Mr. Young plans to testify in an affidavit that Health Canada has not 
heeded the court's ruling, and continues to restrict medicinal marijuana 
growers to one customer. He speculates that Health Canada "prefers (that) 
people use the government supply."

Many customers of the government's marijuana source have complained in the 
past that the marijuana provided to them has been weak, and Mr. Young said 
many have even returned their drugs because of the poor quality.

Aggie Adamczyk, a spokeswoman for Health Canada, said that the agency has a 
contract with Prairie Plant Systems of Flin Flon, Man., that runs through 
December 2005, and is "presently meeting all of the government of Canada's 
needs." Ms. Adamczyk said that Health Canada "will not pursue another 
contract" with a private supplier of marijuana.

"Carasel's strategy is not currently within Health Canada's policy," she 
said, adding that the Ontario Court of Appeal's ruling last fall did 
instigate some policy changes. Among them, Ms. Adamczyk said, was the 
elimination of a restriction that prevented single-customer pot growers 
from making money off their crop.

Ron Marzel, a lawyer representing the 30 people who want to use Carasel as 
their supplier, said his clients were all licensed medical marijuana users, 
many of them suffering from diseases such as multiple sclerosis and AIDS.

"There's a lot of greater interest" in this case, Mr. Marzel, of the law 
firm Marzel and Associates, said, adding that this was the first challenge 
to Health Canada's medicinal marijuana policy since the Court of Appeal ruling.

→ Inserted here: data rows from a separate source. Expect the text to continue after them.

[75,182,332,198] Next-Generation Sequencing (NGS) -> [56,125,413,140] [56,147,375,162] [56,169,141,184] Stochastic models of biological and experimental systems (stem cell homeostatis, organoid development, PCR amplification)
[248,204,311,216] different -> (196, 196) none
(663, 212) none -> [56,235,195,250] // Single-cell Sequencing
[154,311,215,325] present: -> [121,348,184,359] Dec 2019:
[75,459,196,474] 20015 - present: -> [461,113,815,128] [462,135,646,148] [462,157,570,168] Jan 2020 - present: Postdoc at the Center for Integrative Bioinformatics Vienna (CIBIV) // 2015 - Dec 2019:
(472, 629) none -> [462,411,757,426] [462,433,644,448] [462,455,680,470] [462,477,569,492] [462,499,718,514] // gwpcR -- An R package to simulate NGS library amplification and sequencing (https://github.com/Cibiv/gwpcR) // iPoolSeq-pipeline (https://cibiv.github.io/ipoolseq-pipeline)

But even if Carasel supporters win their case in federal court, the company 
could still have legal problems closer to home. Gladys Weinstein, a retired 
chartered accountant who lives with her daughter, Caren, up the street from 
the site, said she would take the company to court "if necessary," should 
their presence in her neighbourhood lower her home's value.

Ms. Weinstein said she would petition the city to lower her property taxes 
if she proved her home lost value as a result of the marijuana grow-op's 
presence, and said she would also go after Carasel for the difference in 
lost property value.

"You pay for what you do," she said. "We all do."

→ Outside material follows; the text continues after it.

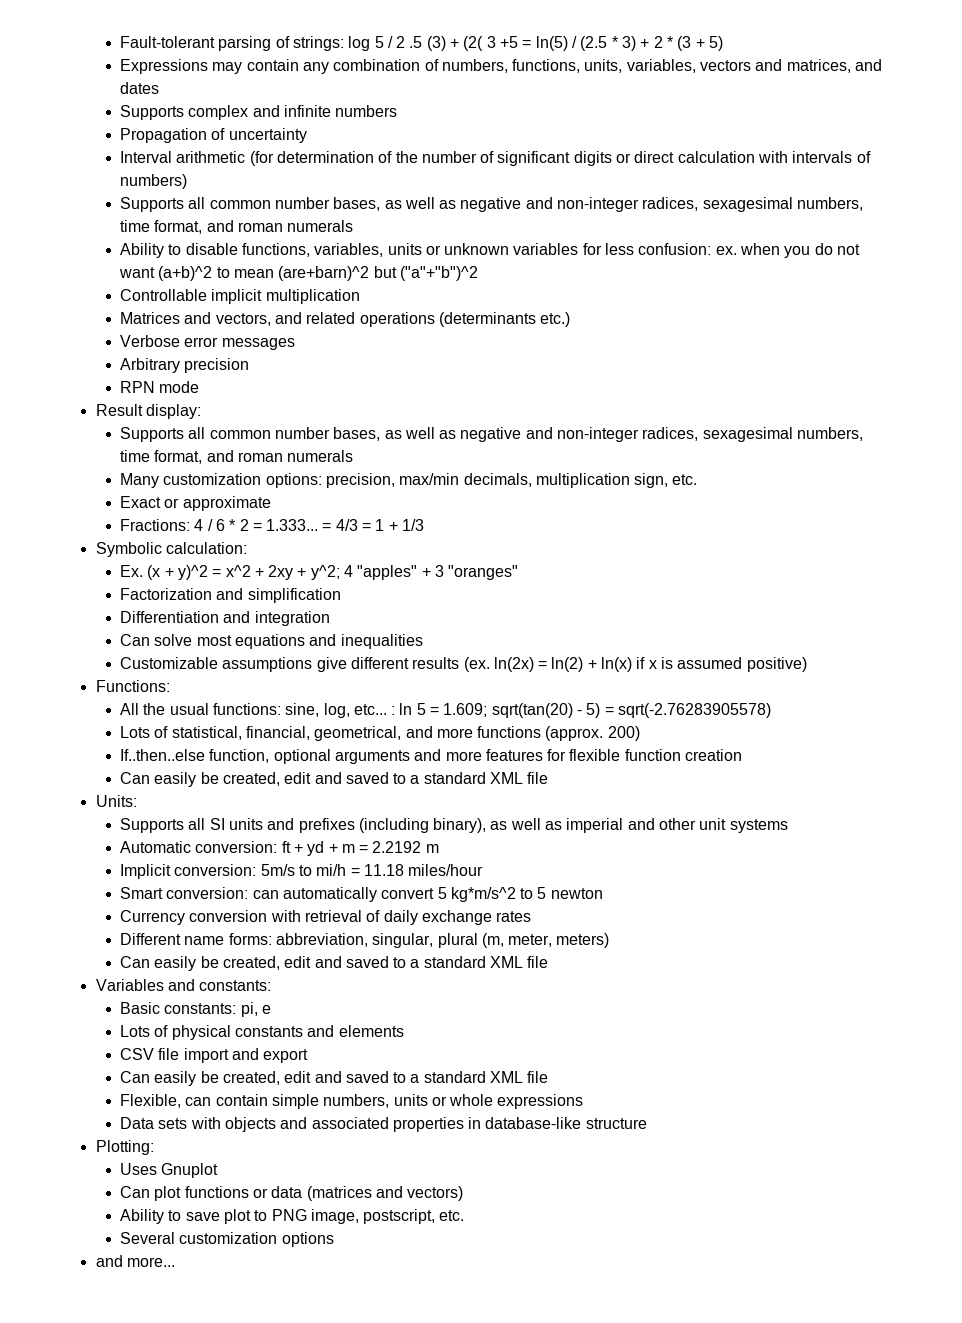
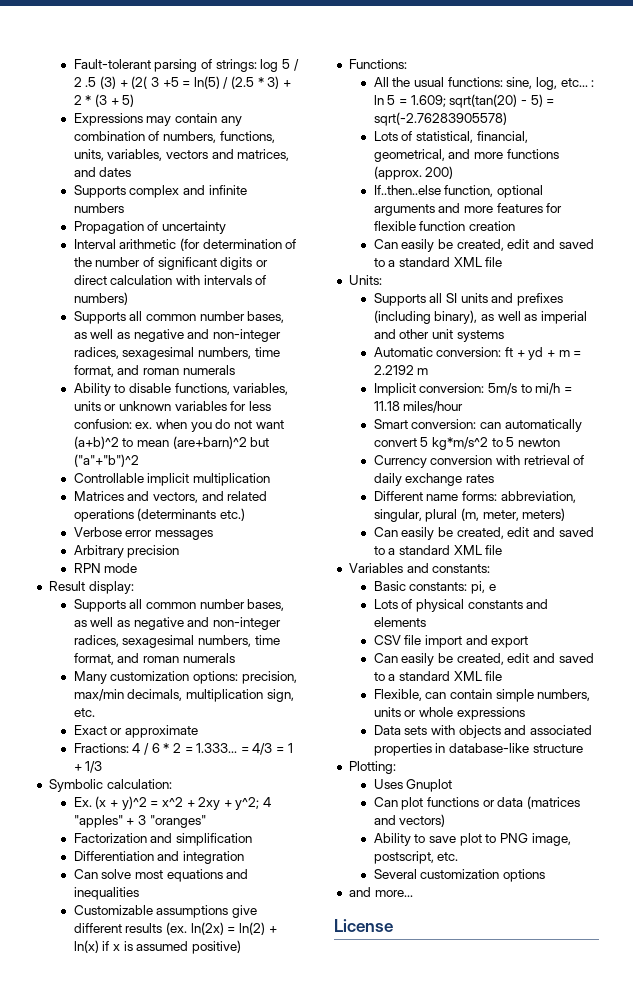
(175, 1262) none -> [334,919,393,932] // License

Prior to yesterday's raid, Smiths Falls police indicated they did not 
object to a legal marijuana operation in this town on the Rideau Canal, 80 
kilometres southwest of Ottawa.

"It's like any other business operating in town," said deputy police chief 
Pat Dolan. "If they meet the requirements and they're licensed and the 
zoning changes are done, it's like any business operating in town."

"So far, any dealings we have had with the town have been very positive," 
Ms. Klinck said the night before the raid.

Wendy Alford, a Smiths Falls town councillor who has been supportive of 
Carasel's plans, said she was disappointed by the way things turned out.

"I'm sure our chief of police did what he had to do," said Ms. Alford. "I 
do hope that Samantha Klinck can sort this out."

Wayne Brown, Smiths Falls' director of corporate services, said it was not 
unusual for businesses to begin setting up shop before all the licences are 
in place.

"We would allow a business to function for a period of time" if the 
business is expected to get a licence, Mr. Brown said. "It's not frequent, 
but it does happen. The only thing strange about this case is that it's a 
sensitive subject."

Mr. Brown added that he did not see any opposition to the grow-op on Smiths 
Falls city council, and added he was not opposed to a legal grow-op.

"If marijuana helps people get them through the day ... I don't have an 
aversion to having it in Smiths Falls.